[Opening MATERIAL SHOWN section]

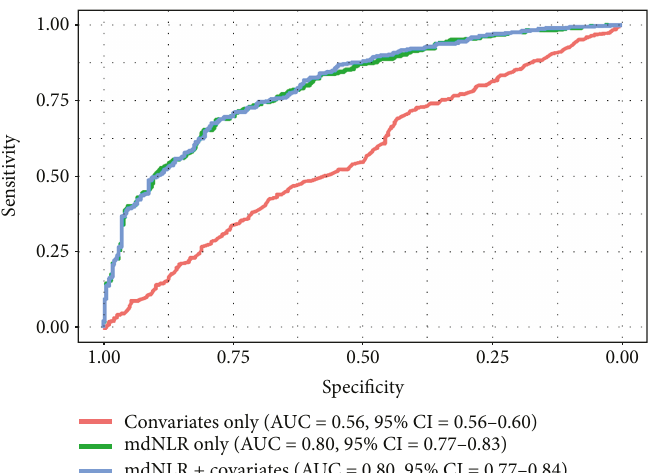
Figure 3: Diagnostic ability of mdNLR to distinguish new onset RA cases and controls. Each ROC curve was generated from a di ff erent classi fi er: shown below the fi gure with the area under the ROC curve (AUC) values. Covariates included age, gender, and smoking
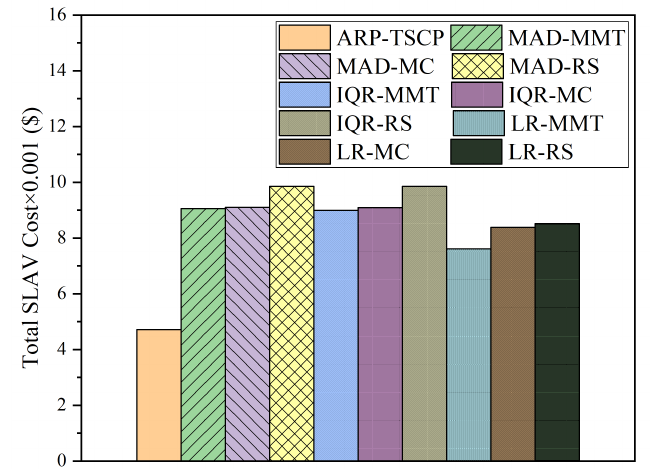
Figure 13. Comparing the total SLAV penalty cost by all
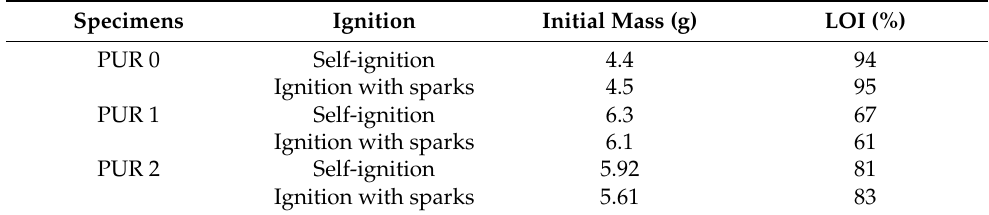
Table 7. Initial mass and loss on ignition for PURs exposed to the 40 kW/m 2 of heat flux; self-ignited and ignited with a spark igniter.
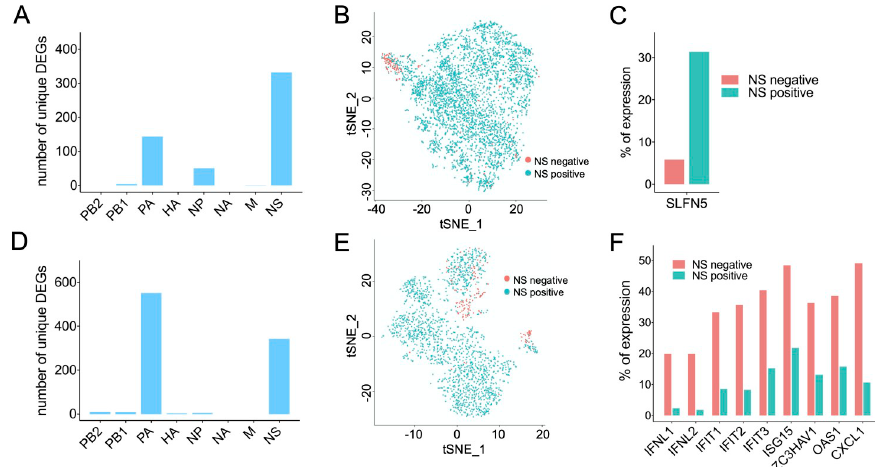
Fig 6. Dissection of the effects of individual viral gene expression on the host transcriptional response to infection. (A) The number of host transcripts for which expression levels significantly differ depending on whether the indicated Cal07 gene segment is present or not, according to both MAST and NBID (host genes that are differentially regulated by the expression status of more than one viral segment are excluded). (B) tSNE plot of all Cal07-infected A549 cells colored based on whether NS segment-derived transcripts are detected (Cyan) or not detected (Salmon). (C) Percentages of NS negative and NS positive Cal07-infected A549 cells that have detectable levels of SLFN5. (D) Same figure as (A) for Perth09. (E) Same figure as (B) for Perth09. (F) Percentages of NS negative and NS positive Perth09-infected A549 cells that have detectable levels of the indicated host transcripts.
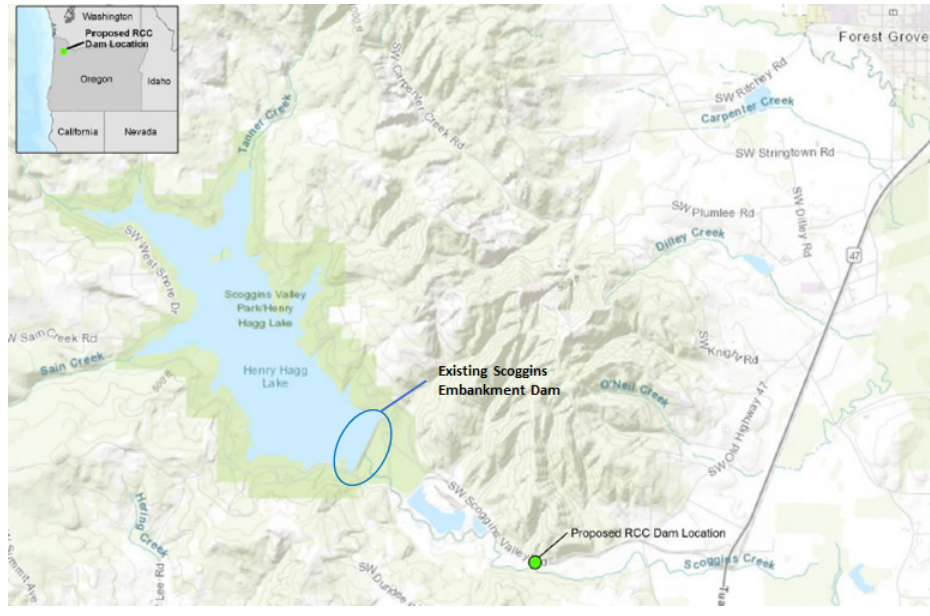
Figure 1. Project location map.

[Closing MATERIAL SHOWN section]

REQUIRED WORK>
The entries are to be transcribed in full. Their pictures are not.

REPLY>
Figure 3: Diagnostic ability of mdNLR to distinguish new onset RA cases and controls. Each ROC curve was generated from a di ff erent classi fi er: shown below the fi gure with the area under the ROC curve (AUC) values. Covariates included age, gender, and smoking
Figure 13. Comparing the total SLAV penalty cost by all
Table 7. Initial mass and loss on ignition for PURs exposed to the 40 kW/m 2 of heat flux; self-ignited and ignited with a spark igniter.
Fig 6. Dissection of the effects of individual viral gene expression on the host transcriptional response to infection. (A) The number of host transcripts for which expression levels significantly differ depending on whether the indicated Cal07 gene segment is present or not, according to both MAST and NBID (host genes that are differentially regulated by the expression status of more than one viral segment are excluded). (B) tSNE plot of all Cal07-infected A549 cells colored based on whether NS segment-derived transcripts are detected (Cyan) or not detected (Salmon). (C) Percentages of NS negative and NS positive Cal07-infected A549 cells that have detectable levels of SLFN5. (D) Same figure as (A) for Perth09. (E) Same figure as (B) for Perth09. (F) Percentages of NS negative and NS positive Perth09-infected A549 cells that have detectable levels of the indicated host transcripts.
Figure 1. Project location map.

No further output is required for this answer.